__What you need to do__: Please repeat the entries below exactly as written, leaving out any images.

==*==

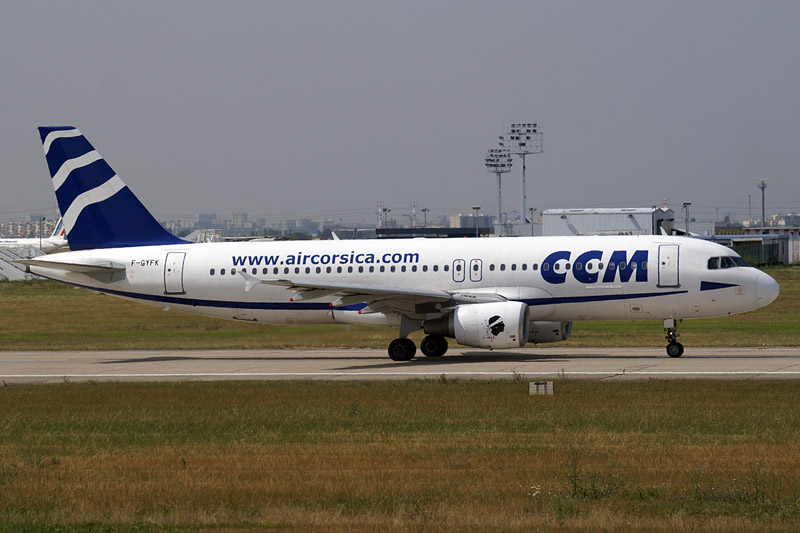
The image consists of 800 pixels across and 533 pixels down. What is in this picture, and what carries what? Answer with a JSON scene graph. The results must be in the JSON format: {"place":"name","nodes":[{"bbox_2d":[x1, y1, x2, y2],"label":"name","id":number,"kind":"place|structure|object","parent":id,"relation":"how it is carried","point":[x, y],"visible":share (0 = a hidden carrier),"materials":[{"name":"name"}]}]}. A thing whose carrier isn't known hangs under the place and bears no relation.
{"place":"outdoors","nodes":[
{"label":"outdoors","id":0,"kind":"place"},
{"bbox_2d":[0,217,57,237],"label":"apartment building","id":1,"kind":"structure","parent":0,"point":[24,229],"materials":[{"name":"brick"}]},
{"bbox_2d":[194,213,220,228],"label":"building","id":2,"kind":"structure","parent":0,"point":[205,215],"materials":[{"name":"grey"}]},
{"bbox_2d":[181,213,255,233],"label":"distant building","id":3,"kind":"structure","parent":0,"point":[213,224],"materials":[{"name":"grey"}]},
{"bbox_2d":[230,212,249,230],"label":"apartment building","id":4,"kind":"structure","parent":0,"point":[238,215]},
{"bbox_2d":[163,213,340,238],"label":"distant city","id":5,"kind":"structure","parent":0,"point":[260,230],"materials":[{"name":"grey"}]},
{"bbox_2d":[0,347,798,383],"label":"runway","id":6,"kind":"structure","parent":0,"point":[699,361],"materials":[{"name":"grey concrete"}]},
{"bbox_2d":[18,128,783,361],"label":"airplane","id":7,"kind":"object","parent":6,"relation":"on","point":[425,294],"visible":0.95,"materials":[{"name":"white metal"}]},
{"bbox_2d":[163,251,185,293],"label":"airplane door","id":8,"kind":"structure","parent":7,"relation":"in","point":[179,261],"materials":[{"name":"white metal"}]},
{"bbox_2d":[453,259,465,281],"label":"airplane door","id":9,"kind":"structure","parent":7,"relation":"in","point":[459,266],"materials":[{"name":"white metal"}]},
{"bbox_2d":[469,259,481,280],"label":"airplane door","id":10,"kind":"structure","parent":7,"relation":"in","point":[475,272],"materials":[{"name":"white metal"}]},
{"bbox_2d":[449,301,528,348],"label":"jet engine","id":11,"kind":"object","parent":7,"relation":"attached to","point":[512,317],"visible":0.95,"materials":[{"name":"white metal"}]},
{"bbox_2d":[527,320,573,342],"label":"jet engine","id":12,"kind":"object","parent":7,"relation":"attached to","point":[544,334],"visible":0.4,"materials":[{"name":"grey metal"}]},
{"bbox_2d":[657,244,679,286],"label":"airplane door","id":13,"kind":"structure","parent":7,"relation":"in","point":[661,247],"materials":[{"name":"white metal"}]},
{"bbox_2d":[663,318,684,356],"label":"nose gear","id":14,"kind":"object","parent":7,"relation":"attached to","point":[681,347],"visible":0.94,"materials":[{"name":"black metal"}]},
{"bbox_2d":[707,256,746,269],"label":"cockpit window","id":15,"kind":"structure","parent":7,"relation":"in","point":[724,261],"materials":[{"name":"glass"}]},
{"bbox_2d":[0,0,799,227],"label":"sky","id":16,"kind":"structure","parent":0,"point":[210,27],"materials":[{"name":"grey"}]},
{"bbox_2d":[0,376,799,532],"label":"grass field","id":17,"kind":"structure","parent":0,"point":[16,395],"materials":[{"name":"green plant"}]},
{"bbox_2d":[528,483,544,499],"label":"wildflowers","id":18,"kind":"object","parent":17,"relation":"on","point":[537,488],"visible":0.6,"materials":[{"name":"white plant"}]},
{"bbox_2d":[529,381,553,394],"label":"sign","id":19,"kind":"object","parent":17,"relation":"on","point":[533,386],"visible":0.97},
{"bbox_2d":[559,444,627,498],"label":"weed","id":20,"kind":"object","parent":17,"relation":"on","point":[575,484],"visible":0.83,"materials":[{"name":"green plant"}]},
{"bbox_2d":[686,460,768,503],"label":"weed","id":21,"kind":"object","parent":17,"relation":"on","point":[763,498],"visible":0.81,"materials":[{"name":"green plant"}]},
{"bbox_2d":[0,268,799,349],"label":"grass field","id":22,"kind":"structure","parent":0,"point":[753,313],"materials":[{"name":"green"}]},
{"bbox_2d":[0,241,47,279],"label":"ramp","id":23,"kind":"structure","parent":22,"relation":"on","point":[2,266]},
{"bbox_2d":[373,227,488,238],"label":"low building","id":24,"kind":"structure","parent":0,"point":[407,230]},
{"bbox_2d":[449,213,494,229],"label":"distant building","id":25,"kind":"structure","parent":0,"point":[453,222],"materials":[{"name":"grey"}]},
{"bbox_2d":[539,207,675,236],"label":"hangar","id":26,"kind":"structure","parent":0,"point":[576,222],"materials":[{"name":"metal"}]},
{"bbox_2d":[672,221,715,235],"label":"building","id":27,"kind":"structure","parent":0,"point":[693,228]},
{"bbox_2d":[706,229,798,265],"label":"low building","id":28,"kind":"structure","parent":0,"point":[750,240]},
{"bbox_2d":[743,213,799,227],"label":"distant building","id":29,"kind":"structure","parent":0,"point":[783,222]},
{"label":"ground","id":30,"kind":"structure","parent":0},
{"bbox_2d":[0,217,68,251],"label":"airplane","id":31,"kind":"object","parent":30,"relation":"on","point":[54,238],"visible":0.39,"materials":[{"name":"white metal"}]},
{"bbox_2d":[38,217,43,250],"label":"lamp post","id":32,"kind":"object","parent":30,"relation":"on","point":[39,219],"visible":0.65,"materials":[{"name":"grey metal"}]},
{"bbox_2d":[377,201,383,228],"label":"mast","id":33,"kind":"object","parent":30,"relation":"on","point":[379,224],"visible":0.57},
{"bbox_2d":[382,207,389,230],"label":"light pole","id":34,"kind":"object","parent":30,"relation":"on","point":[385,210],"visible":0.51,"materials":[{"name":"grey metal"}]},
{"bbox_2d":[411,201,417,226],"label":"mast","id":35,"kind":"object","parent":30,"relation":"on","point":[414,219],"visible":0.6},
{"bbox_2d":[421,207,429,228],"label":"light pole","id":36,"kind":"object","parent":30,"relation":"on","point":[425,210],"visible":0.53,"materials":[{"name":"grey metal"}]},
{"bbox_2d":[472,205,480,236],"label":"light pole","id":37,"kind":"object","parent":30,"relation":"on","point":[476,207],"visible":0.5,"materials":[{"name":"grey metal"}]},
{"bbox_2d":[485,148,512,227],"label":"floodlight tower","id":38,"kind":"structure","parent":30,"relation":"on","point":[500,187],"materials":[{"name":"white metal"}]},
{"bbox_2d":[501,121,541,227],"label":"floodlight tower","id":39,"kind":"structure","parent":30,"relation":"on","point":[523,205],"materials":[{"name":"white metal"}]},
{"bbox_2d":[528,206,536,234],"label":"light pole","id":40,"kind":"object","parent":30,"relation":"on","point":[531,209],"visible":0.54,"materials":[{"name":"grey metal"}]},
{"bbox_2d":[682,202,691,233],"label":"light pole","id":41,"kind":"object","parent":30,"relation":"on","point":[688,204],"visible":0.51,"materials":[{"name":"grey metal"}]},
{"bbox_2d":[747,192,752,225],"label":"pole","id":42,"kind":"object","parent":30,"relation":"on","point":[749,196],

==*==

__Answer to the exercise__:
The image consists of 800 pixels across and 533 pixels down. What is in this picture, and what carries what? Answer with a JSON scene graph. The results must be in the JSON format: {"place":"name","nodes":[{"bbox_2d":[x1, y1, x2, y2],"label":"name","id":number,"kind":"place|structure|object","parent":id,"relation":"how it is carried","point":[x, y],"visible":share (0 = a hidden carrier),"materials":[{"name":"name"}]}]}. A thing whose carrier isn't known hangs under the place and bears no relation.
{"place":"outdoors","nodes":[
{"label":"outdoors","id":0,"kind":"place"},
{"bbox_2d":[0,217,57,237],"label":"apartment building","id":1,"kind":"structure","parent":0,"point":[24,229],"materials":[{"name":"brick"}]},
{"bbox_2d":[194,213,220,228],"label":"building","id":2,"kind":"structure","parent":0,"point":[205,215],"materials":[{"name":"grey"}]},
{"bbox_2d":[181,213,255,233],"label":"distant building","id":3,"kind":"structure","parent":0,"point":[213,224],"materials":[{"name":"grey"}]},
{"bbox_2d":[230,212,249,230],"label":"apartment building","id":4,"kind":"structure","parent":0,"point":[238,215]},
{"bbox_2d":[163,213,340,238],"label":"distant city","id":5,"kind":"structure","parent":0,"point":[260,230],"materials":[{"name":"grey"}]},
{"bbox_2d":[0,347,798,383],"label":"runway","id":6,"kind":"structure","parent":0,"point":[699,361],"materials":[{"name":"grey concrete"}]},
{"bbox_2d":[18,128,783,361],"label":"airplane","id":7,"kind":"object","parent":6,"relation":"on","point":[425,294],"visible":0.95,"materials":[{"name":"white metal"}]},
{"bbox_2d":[163,251,185,293],"label":"airplane door","id":8,"kind":"structure","parent":7,"relation":"in","point":[179,261],"materials":[{"name":"white metal"}]},
{"bbox_2d":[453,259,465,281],"label":"airplane door","id":9,"kind":"structure","parent":7,"relation":"in","point":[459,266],"materials":[{"name":"white metal"}]},
{"bbox_2d":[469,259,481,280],"label":"airplane door","id":10,"kind":"structure","parent":7,"relation":"in","point":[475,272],"materials":[{"name":"white metal"}]},
{"bbox_2d":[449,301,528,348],"label":"jet engine","id":11,"kind":"object","parent":7,"relation":"attached to","point":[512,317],"visible":0.95,"materials":[{"name":"white metal"}]},
{"bbox_2d":[527,320,573,342],"label":"jet engine","id":12,"kind":"object","parent":7,"relation":"attached to","point":[544,334],"visible":0.4,"materials":[{"name":"grey metal"}]},
{"bbox_2d":[657,244,679,286],"label":"airplane door","id":13,"kind":"structure","parent":7,"relation":"in","point":[661,247],"materials":[{"name":"white metal"}]},
{"bbox_2d":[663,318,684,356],"label":"nose gear","id":14,"kind":"object","parent":7,"relation":"attached to","point":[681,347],"visible":0.94,"materials":[{"name":"black metal"}]},
{"bbox_2d":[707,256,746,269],"label":"cockpit window","id":15,"kind":"structure","parent":7,"relation":"in","point":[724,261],"materials":[{"name":"glass"}]},
{"bbox_2d":[0,0,799,227],"label":"sky","id":16,"kind":"structure","parent":0,"point":[210,27],"materials":[{"name":"grey"}]},
{"bbox_2d":[0,376,799,532],"label":"grass field","id":17,"kind":"structure","parent":0,"point":[16,395],"materials":[{"name":"green plant"}]},
{"bbox_2d":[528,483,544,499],"label":"wildflowers","id":18,"kind":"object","parent":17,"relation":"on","point":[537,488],"visible":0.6,"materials":[{"name":"white plant"}]},
{"bbox_2d":[529,381,553,394],"label":"sign","id":19,"kind":"object","parent":17,"relation":"on","point":[533,386],"visible":0.97},
{"bbox_2d":[559,444,627,498],"label":"weed","id":20,"kind":"object","parent":17,"relation":"on","point":[575,484],"visible":0.83,"materials":[{"name":"green plant"}]},
{"bbox_2d":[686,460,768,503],"label":"weed","id":21,"kind":"object","parent":17,"relation":"on","point":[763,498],"visible":0.81,"materials":[{"name":"green plant"}]},
{"bbox_2d":[0,268,799,349],"label":"grass field","id":22,"kind":"structure","parent":0,"point":[753,313],"materials":[{"name":"green"}]},
{"bbox_2d":[0,241,47,279],"label":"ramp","id":23,"kind":"structure","parent":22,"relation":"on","point":[2,266]},
{"bbox_2d":[373,227,488,238],"label":"low building","id":24,"kind":"structure","parent":0,"point":[407,230]},
{"bbox_2d":[449,213,494,229],"label":"distant building","id":25,"kind":"structure","parent":0,"point":[453,222],"materials":[{"name":"grey"}]},
{"bbox_2d":[539,207,675,236],"label":"hangar","id":26,"kind":"structure","parent":0,"point":[576,222],"materials":[{"name":"metal"}]},
{"bbox_2d":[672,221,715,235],"label":"building","id":27,"kind":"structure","parent":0,"point":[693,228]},
{"bbox_2d":[706,229,798,265],"label":"low building","id":28,"kind":"structure","parent":0,"point":[750,240]},
{"bbox_2d":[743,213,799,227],"label":"distant building","id":29,"kind":"structure","parent":0,"point":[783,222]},
{"label":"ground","id":30,"kind":"structure","parent":0},
{"bbox_2d":[0,217,68,251],"label":"airplane","id":31,"kind":"object","parent":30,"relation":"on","point":[54,238],"visible":0.39,"materials":[{"name":"white metal"}]},
{"bbox_2d":[38,217,43,250],"label":"lamp post","id":32,"kind":"object","parent":30,"relation":"on","point":[39,219],"visible":0.65,"materials":[{"name":"grey metal"}]},
{"bbox_2d":[377,201,383,228],"label":"mast","id":33,"kind":"object","parent":30,"relation":"on","point":[379,224],"visible":0.57},
{"bbox_2d":[382,207,389,230],"label":"light pole","id":34,"kind":"object","parent":30,"relation":"on","point":[385,210],"visible":0.51,"materials":[{"name":"grey metal"}]},
{"bbox_2d":[411,201,417,226],"label":"mast","id":35,"kind":"object","parent":30,"relation":"on","point":[414,219],"visible":0.6},
{"bbox_2d":[421,207,429,228],"label":"light pole","id":36,"kind":"object","parent":30,"relation":"on","point":[425,210],"visible":0.53,"materials":[{"name":"grey metal"}]},
{"bbox_2d":[472,205,480,236],"label":"light pole","id":37,"kind":"object","parent":30,"relation":"on","point":[476,207],"visible":0.5,"materials":[{"name":"grey metal"}]},
{"bbox_2d":[485,148,512,227],"label":"floodlight tower","id":38,"kind":"structure","parent":30,"relation":"on","point":[500,187],"materials":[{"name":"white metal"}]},
{"bbox_2d":[501,121,541,227],"label":"floodlight tower","id":39,"kind":"structure","parent":30,"relation":"on","point":[523,205],"materials":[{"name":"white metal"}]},
{"bbox_2d":[528,206,536,234],"label":"light pole","id":40,"kind":"object","parent":30,"relation":"on","point":[531,209],"visible":0.54,"materials":[{"name":"grey metal"}]},
{"bbox_2d":[682,202,691,233],"label":"light pole","id":41,"kind":"object","parent":30,"relation":"on","point":[688,204],"visible":0.51,"materials":[{"name":"grey metal"}]},
{"bbox_2d":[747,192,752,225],"label":"pole","id":42,"kind":"object","parent":30,"relation":"on","point":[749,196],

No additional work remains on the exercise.